* [Texto fornecido]
Apenas na Terra de Israel foi possível persuadir os judeus – e não facilmente – a transformar a Pátria virtual numa Pátria real.
Entretanto, a Terra de Israel já era, então, a Pátria dos seus habitantes árabes. Não faz diferença se, à época da introdução do sionismo, os palestinos se definiam como uma nação em separado ou como parte da nação árabe maior.
Os pântanos e resíduos da Palestina eram parte da identidade dos seus habitantes. Assim como o desolado Neguev é parte da identidade dos israelenses, de onde não renunciarão nem a uma mínima colina. Poderiam os judeus ter retido, por controle remoto, um direito histórico à Terra de Israel durante as centenas de anos em que estiveram ausentes? Isto seria possível?
O único direito moral para transformar a Pátria virtual judia numa Pátria concreta, na Terra de Israel, vem unicamente da agonia de uma nação que havia sido condenada à morte. De fato, na prática esta Pátria antiga/nova salvou centenas de milhares de judeus europeus que chegaram antes e depois da Declaração Balfour, num período em que os portões da América e de outros países estavam fechados para eles.
A terra-Pátria não é apenas um território, mas um elemento primal da identidade pessoal e nacional. Assim, a divisão da Terra de Israel em dois Estados não é só a única solução política. É um imperativo moral.

* [Instruções das tarefas]
1. No texto sobre a Terra de Israel, o que a terra-Pátria é, além de um território?
2. Repita tudo o que vai de "O único direito" até "um imperativo moral." no texto sobre a Terra de Israel, sem nenhuma alteração.
3. Dê continuidade ao texto sobre a Terra de Israel a partir do ponto em que ele termina.

* [Dados de origem]
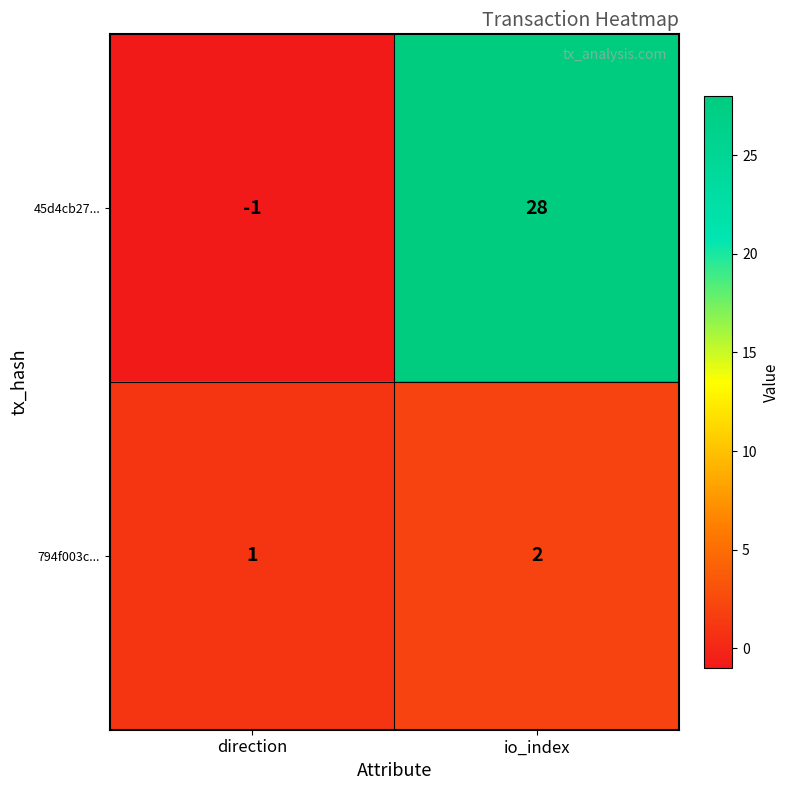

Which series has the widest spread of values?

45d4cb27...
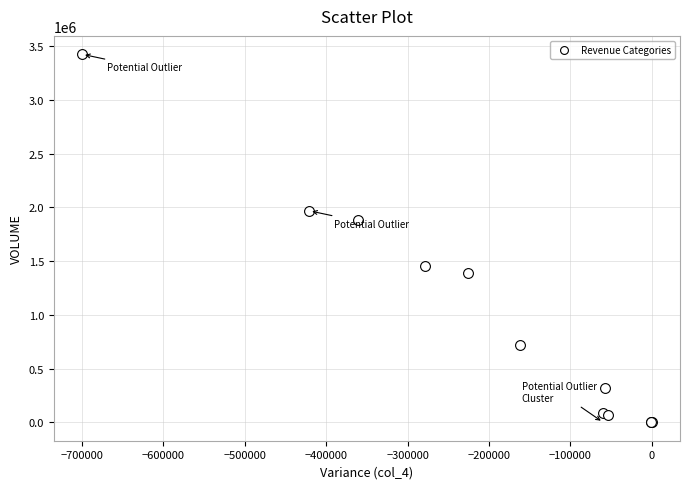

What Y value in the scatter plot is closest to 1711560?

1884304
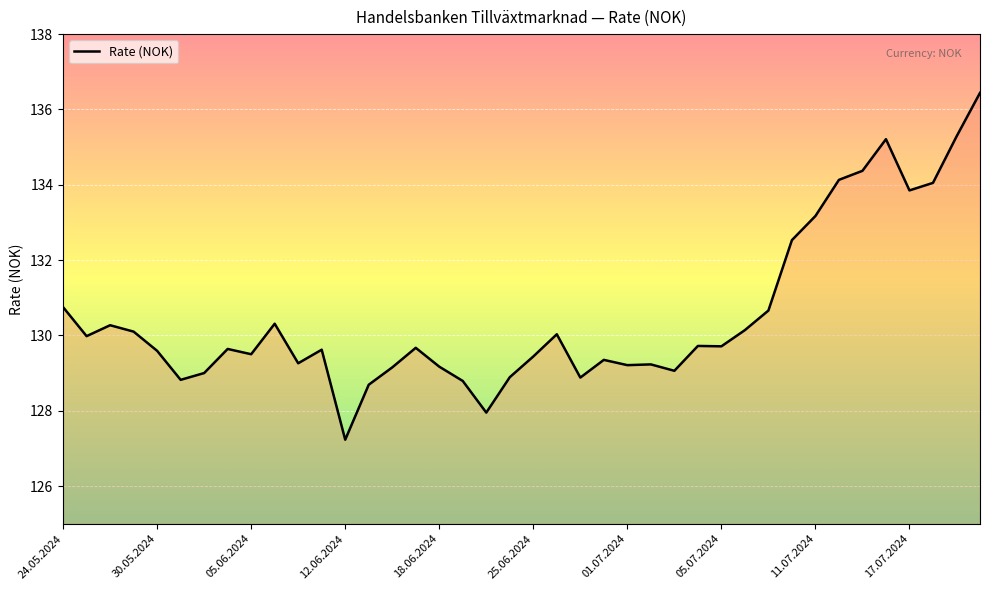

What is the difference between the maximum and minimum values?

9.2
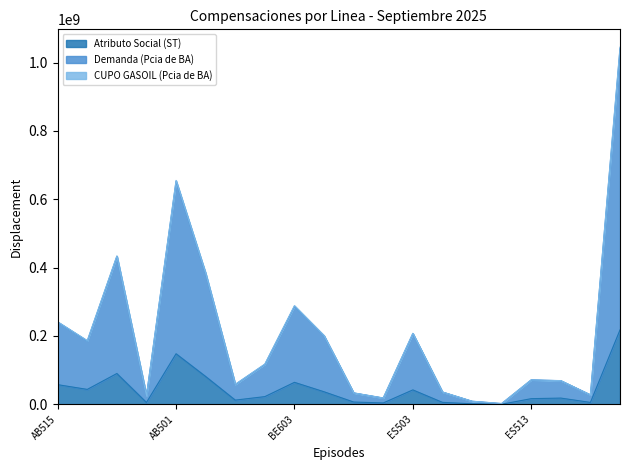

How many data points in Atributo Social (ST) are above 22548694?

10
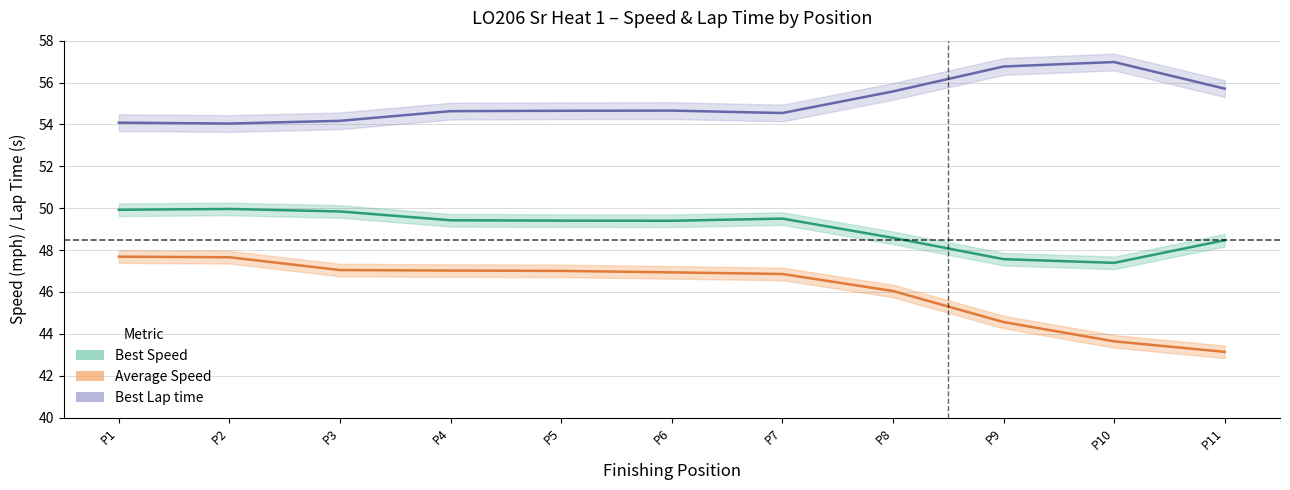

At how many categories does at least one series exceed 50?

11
==
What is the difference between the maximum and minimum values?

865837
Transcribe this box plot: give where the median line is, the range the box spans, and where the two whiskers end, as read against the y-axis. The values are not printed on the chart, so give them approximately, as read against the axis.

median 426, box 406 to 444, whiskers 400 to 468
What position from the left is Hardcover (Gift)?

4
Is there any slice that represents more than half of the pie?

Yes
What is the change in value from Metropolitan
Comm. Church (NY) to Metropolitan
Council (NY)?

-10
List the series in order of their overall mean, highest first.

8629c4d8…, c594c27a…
==
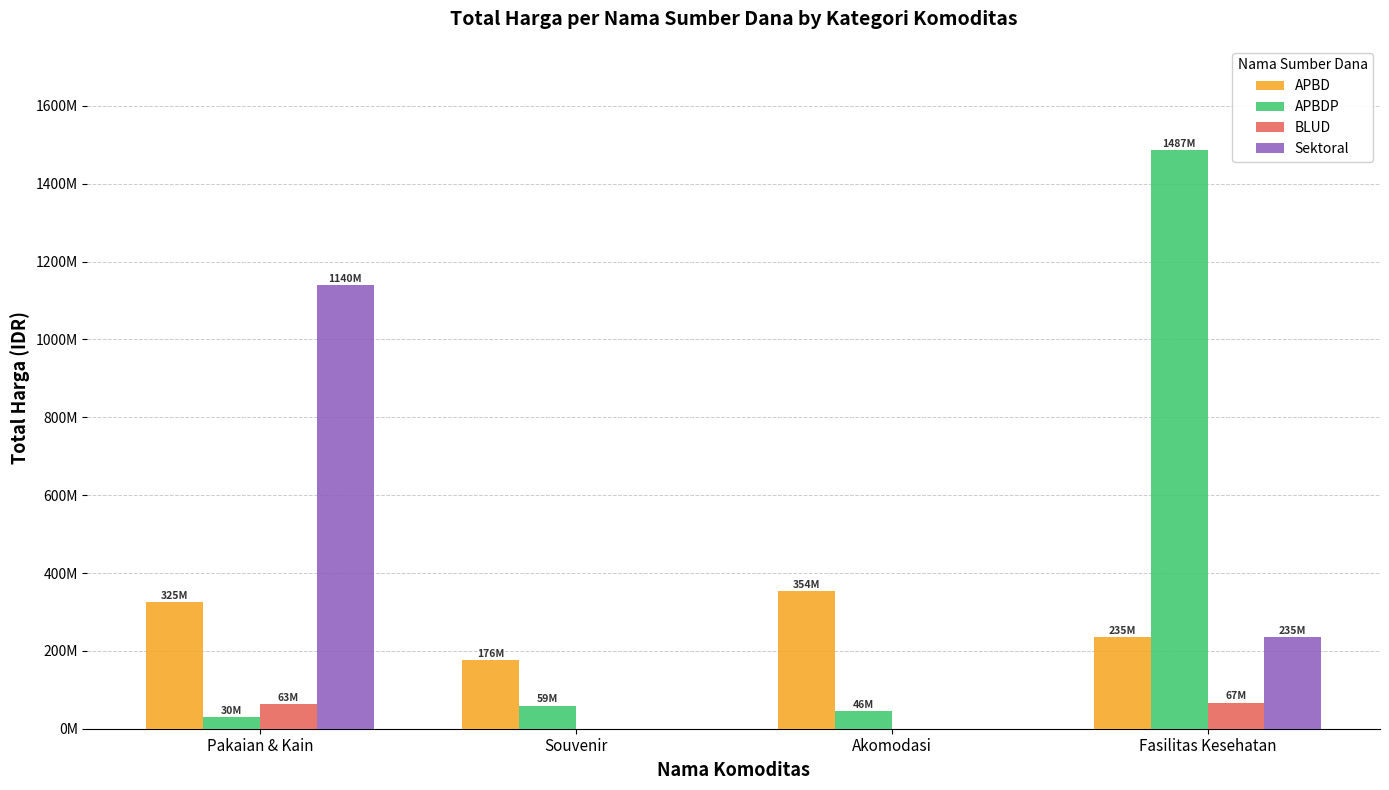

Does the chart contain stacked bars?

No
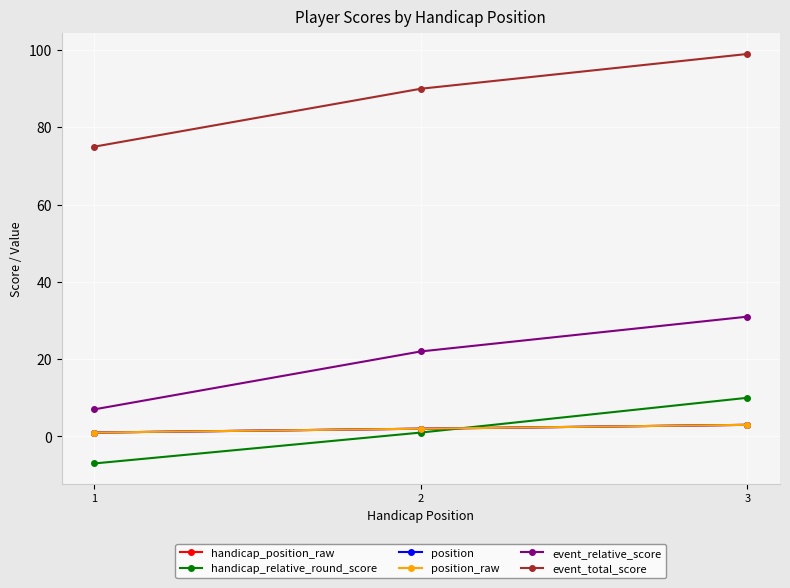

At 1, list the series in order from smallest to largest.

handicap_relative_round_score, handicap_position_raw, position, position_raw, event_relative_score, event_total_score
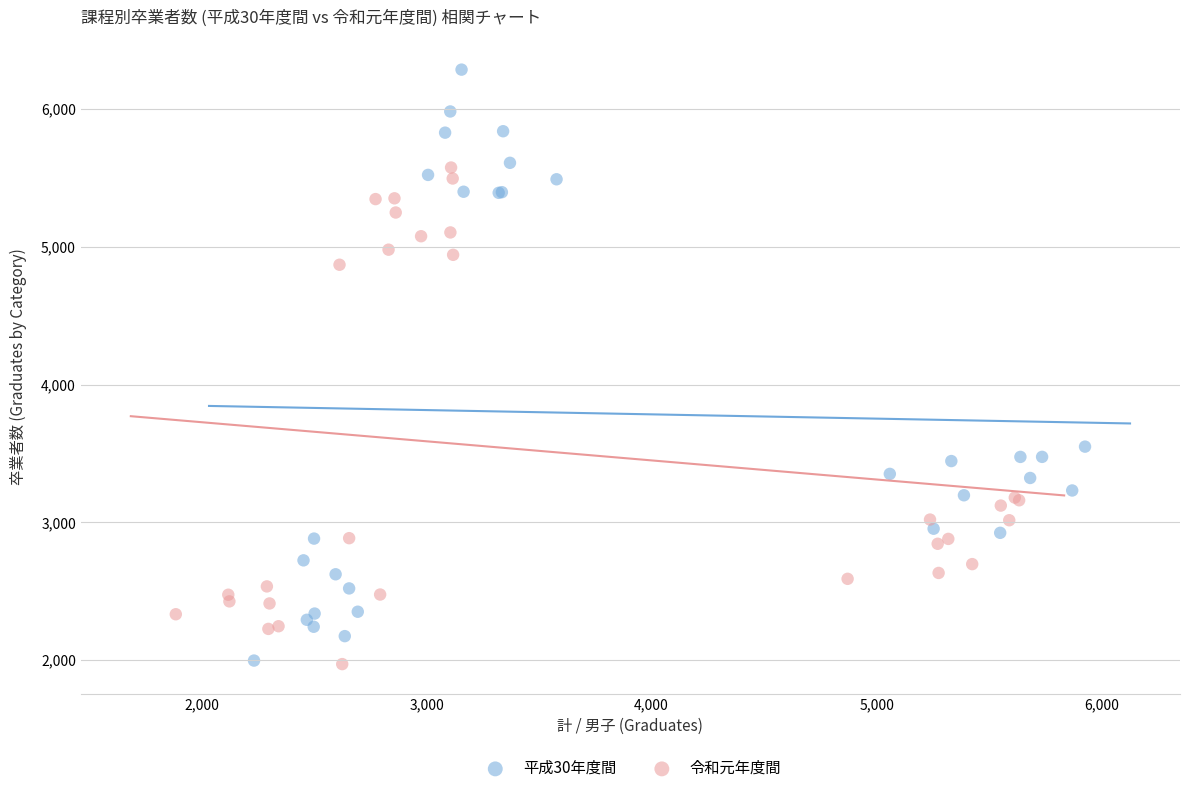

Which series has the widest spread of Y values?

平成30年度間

* [Suas respostas]
1. Um elemento primal da identidade pessoal e nacional.

2.
O único direito moral para transformar a Pátria virtual judia numa Pátria concreta, na Terra de Israel, vem unicamente da agonia de uma nação que havia sido condenada à morte. De fato, na prática esta Pátria antiga/nova salvou centenas de milhares de judeus europeus que chegaram antes e depois da Declaração Balfour, num período em que os portões da América e de outros países estavam fechados para eles.
A terra-Pátria não é apenas um território, mas um elemento primal da identidade pessoal e nacional. Assim, a divisão da Terra de Israel em dois Estados não é só a única solução política. É um imperativo moral.

3.
Os que dão mordidas no território dos palestinos, como o governo de Israel está fazendo agora nos territórios, precisam saber que estão pilhando e infringindo a própria essência da identidade dos seus habitantes. E quem mais do que nós sabemos, da história judaica, o quão preciosas foram para os judeus suas identidades nacional e religiosa, e o quanto estariam dispostos a sacrificar-se por ela.
Ao mesmo tempo, a identidade da Pátria palestina também requer exame. Se comparados com uma nação que mudou de terra natal como um viajante freqüente, para muitos palestinos a Pátria se reduz, às vezes, a uma aldeia e uma casa. É por isto que cada desenraizamento das mesmas fomenta tragédias e crises. Os palestinos de campos de refugiados na Faixa de Gaza ou na Cisjordânia não ficam a muitos quilômetros das casas e aldeias das quais fugiram ou foram expulsos na guerra de 1948, mesmo que ainda residam na Pátria palestina. Seu sentimento é que não apenas foram exilados da sua aldeia ou casa, mas da sua própria Pátria. Assim, por 64 anos continuaram vivendo nas condições miseráveis e incapacitantes dos campos de refugiados, sem o desejo ou possibilidade de se reabilitar em sua Pátria. O direito de retorno à Pátria, que é legítimo, tornou-se o direito de retorno à casa em Israel, que é impossível e desnecessário.
Neste periodo de desesperança política, que se está espraiando para o ano novo, não valeria a pena tentar clarear velhos conceitos e procurar um novo avanço?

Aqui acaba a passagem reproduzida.